Abstract
Taking advantage of renewable energy sources to convert CO2 to fuels and chemicals
electrochemically has the potential to sustainably produce currently fossil-derived molecules
artificially, using systems that mimic photosynthesis. The ultimate goal is solar fuels or “electrofuels”,
and by developing the technology into an efficient and scalable one, a circular economy can be formed
around CO2-neutral production and subsequent use of fuels, Fig. 1. In addition, it presents an avenue
for efficient utilization of intermittent, renewable energy along with the vast, pre-existing
infrastructure for storing and transporting these molecules. Nonetheless, considerable progress must
still be made to achieve industrially relevant targets for the technology to be considered for large-
scale implementation, as featured in a recent technoeconomic and carbon emissions analysis [1].

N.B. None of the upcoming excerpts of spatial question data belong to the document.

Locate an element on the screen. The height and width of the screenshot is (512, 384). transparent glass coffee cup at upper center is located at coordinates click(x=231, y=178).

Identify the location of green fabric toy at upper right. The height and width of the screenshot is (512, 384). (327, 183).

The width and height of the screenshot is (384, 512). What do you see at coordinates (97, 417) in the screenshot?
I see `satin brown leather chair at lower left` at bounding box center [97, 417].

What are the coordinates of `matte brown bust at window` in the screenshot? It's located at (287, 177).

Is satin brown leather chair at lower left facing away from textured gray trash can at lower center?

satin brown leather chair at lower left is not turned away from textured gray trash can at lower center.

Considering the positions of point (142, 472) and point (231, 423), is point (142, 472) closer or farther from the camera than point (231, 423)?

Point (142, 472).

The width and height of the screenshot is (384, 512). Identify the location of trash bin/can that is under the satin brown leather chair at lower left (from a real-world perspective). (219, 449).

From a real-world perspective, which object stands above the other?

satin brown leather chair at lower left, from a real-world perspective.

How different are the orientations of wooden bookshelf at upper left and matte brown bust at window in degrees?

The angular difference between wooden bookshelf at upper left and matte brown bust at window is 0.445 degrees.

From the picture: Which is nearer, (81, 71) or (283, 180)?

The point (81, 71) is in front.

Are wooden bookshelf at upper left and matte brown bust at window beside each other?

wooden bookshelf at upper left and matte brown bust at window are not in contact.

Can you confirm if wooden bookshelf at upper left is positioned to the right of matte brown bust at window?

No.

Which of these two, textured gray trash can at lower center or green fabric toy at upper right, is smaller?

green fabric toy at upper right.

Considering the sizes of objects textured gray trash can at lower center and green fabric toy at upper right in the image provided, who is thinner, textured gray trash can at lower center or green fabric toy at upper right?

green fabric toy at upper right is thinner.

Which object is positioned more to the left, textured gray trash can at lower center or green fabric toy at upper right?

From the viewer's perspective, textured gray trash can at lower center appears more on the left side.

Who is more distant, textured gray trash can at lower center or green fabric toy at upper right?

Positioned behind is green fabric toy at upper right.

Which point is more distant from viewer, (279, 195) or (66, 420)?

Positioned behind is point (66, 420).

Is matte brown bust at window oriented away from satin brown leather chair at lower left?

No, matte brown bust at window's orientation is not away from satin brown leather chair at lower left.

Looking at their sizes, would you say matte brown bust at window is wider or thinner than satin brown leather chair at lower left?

At the heart of this development is the electrochemical CO2 reduction reaction (CO2RR), which
takes place on the surface of an electrocatalyst. Thus, it is vital to gain a fundamental understanding
of how different parameters influence the selectivity and efficiency of the CO2RR. Over the past few
years, considerable work has been done to gain mechanistic insight into various aspects of the
electrocatalysis, such as the initial activation of CO2, the importance of stabilizing key intermediates,
and their relation to the observed overpotentials [2]. The effect of the molecular nature or catalyst
morphology (particle size, shape, roughness, defect density and composition) on CO2RR selectivity has
also been examined [3], [4] in detail. More recently, attention has been given to (local) electrolyte
effects and the role of mass transport [5] in relation to product selectivity. Finally, potential pulses
leading to a change in the catalyst morphology, oxidation state and local pH have been featured as an
additional avenue to tune the product selectivity [6]. Progress in understanding these fundamental
aspects of the CO2RR will be crucial in developing both solar-driven and electricity-driven systems.
Currently, the best Faradaic efficiencies (FEs) have been reported for the 2-electron products
carbon monoxide (CO) and formic acid (HCOOH) as well as 12-electron product ethylene (C2H4).
Electrochemical engineering efforts are progressing these best candidates towards commercial
relevancy through innovations in gas diffusion electrodes, ion-exchange membranes, flow-cell
architectures and process optimization. In order to enhance this progress and expand the range of
favorable CO2RR products, further advancements must be made in understanding the electrocatalysis.